» **Consignes**:
[a] Dans le texte sur l'histoire des Juifs de Provence, reformulez sous forme de liste le paragraphe qui commence par « C'est le 13 septembre 1394 » sans en perdre les faits principaux.
[b] Prolongez le texte sur l'histoire des Juifs de Provence à la suite de sa dernière phrase.

» **Texte à lire**:
>>>>>

A toutes les époques, Marseille et la Provence  accueillirent beaucoup de Juifs, à tel point qu’en l’an 179, le pape Victor s’inquiéta : il s’était aperçu du fait que les Chrétiens célébraient leurs Pâques en même temps que la Pâque juive.

Lorsqu’au VIème  siècle les Juifs furent expulsés de ce qu’était la France en cette période, ils se réfugièrent à Marseille. Au XIIème siècle, Maïmonide (le Rambam)[1], affirme sa profonde estime pour les rabbins de Marseille. Benjamin de Tudèle[2] visita  à la même époque les communautés de Marseille et d’Arles en vantant la science de leurs dirigeants. Alors que dans toute la France les Juifs subissaient des vexations, des persécutions, et des expulsions, les Juifs provençaux étaient traités à l’égal des Chrétiens.

C’est le 13 septembre 1394 que Charles VI proclama un édit de bannissement contre les Juifs de France. A cette époque, Marseille ne faisant pas partie du royaume français, l’édit ne fut pas appliqué. Cependant, lorsqu’en 1493 la Provence fut réunie à la France, le roi Charles VIII permit à la ville d’Arles d’expulser ses Juifs et, un peu plus tard c’est Louis XII qui ordonna de faire sortir les Juifs de toute la Provence.

<<<<<

» **Extrait des données**:
>>>>>

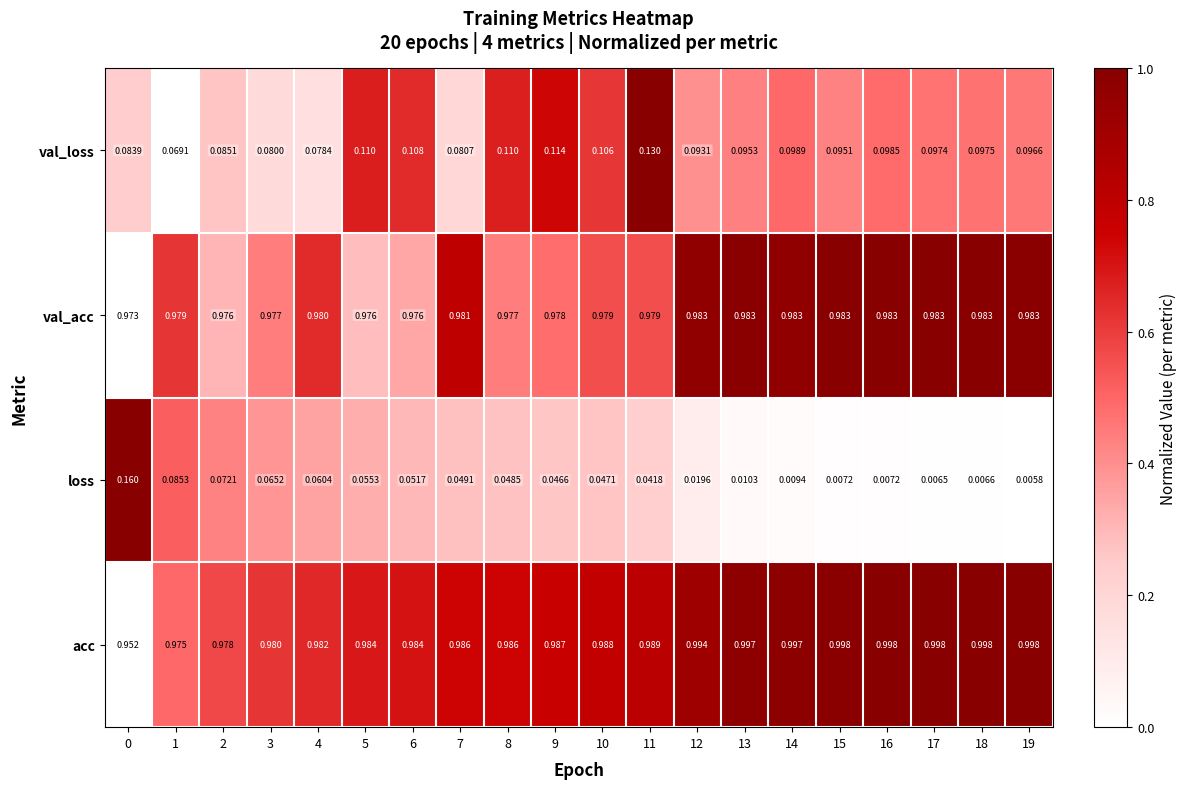

How many categories are shown in the chart?

20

<<<<<

» **Réponses aux exercices**:
[a]
- 13 septembre 1394 : Charles VI proclame un édit de bannissement contre les Juifs de France.
- Marseille ne fait pas alors partie du royaume, et l'édit n'y est pas appliqué.
- 1493 : la Provence est réunie à la France, et Charles VIII permet à Arles d'expulser ses Juifs.
- Un peu plus tard, Louis XII ordonne de faire sortir les Juifs de toute la Provence.

[b]
Pourtant, après l’Inquisition, les Juifs fuyant l’Espagne et le Portugal vinrent grossir le nombre des Juifs de Marseille. Les rois de France accordèrent des privilèges à la ville de Marseille où régnait la paix et, où fut noté un développement économique considérable. Louis XVI désigna le 12 février 1788, Daniel de Beaucaire dit Rigaus « de nationalité juive, espagnole et portugaise, citoyen de Marseille, en qualité de syndic et agent des Juifs de nationalité juive et espagnole et portugaise avec la charge de délivrer des certificats à toute personne qui viendrait se fixer dans son ressort et d’attester en outre qu’elles ont les qualités nécessaires pour jouir des privilèges accordés à cette catégorie d’Israélites ».

Relativement peu de Juifs étaient installés à Marseille ou dans les Bouches-du-Rhône, au XVIIIème siècle jusqu’en 1791 le Comtat Venaissin fut relié à la France ce qui eut pour effet de voir la communauté juive de Marseille  augmenter en nombre car,  les Cavaillonais, les Carpentrassiens,  les Avignonnais  et les habitants de l’Isle sur Sorgues changeaint à cette époque, semble-t-il ,  plus facilement de domicile et préféraient se diriger vers la grande ville. Grâce à la Révolution Française,  les Juifs furent affranchis de la servitude douloureuse sous laquelle ils vivaient depuis des siècles. Mirabeau, l’Abbé Grégoire, Labaud de St Etienne rendirent plus facile l’émancipation des Juifs, ce qui amena leur reconnaissance envers la France qu’ils considérèrent comme leur patrie. Une fois la liberté de culte reconnue, et la liberté de culte garantie, ce n’est toutefois qu’après La Terreur que l’essor communautaire fut remarquable.

La communauté juive de Marseille ne disposait pas de synagogue en cette période. Les réunions avaient donc lieu chez le chef de la communauté. En 1812, la population juive accrue, un immeuble fut loué dans lequel fut aménagée une synagogue. Les Juifs peu connus, suscitaient une grande curiosité de la part des autres habitants de la ville, au sujet des coutumes, des mœurs, de la loyauté, de la religion ou de la morale. Napoléon permit alors aux Juifs d’affirmer leur attachement et leur amour de la patrie et de prouver la pureté de leurs sentiments religieux et moraux.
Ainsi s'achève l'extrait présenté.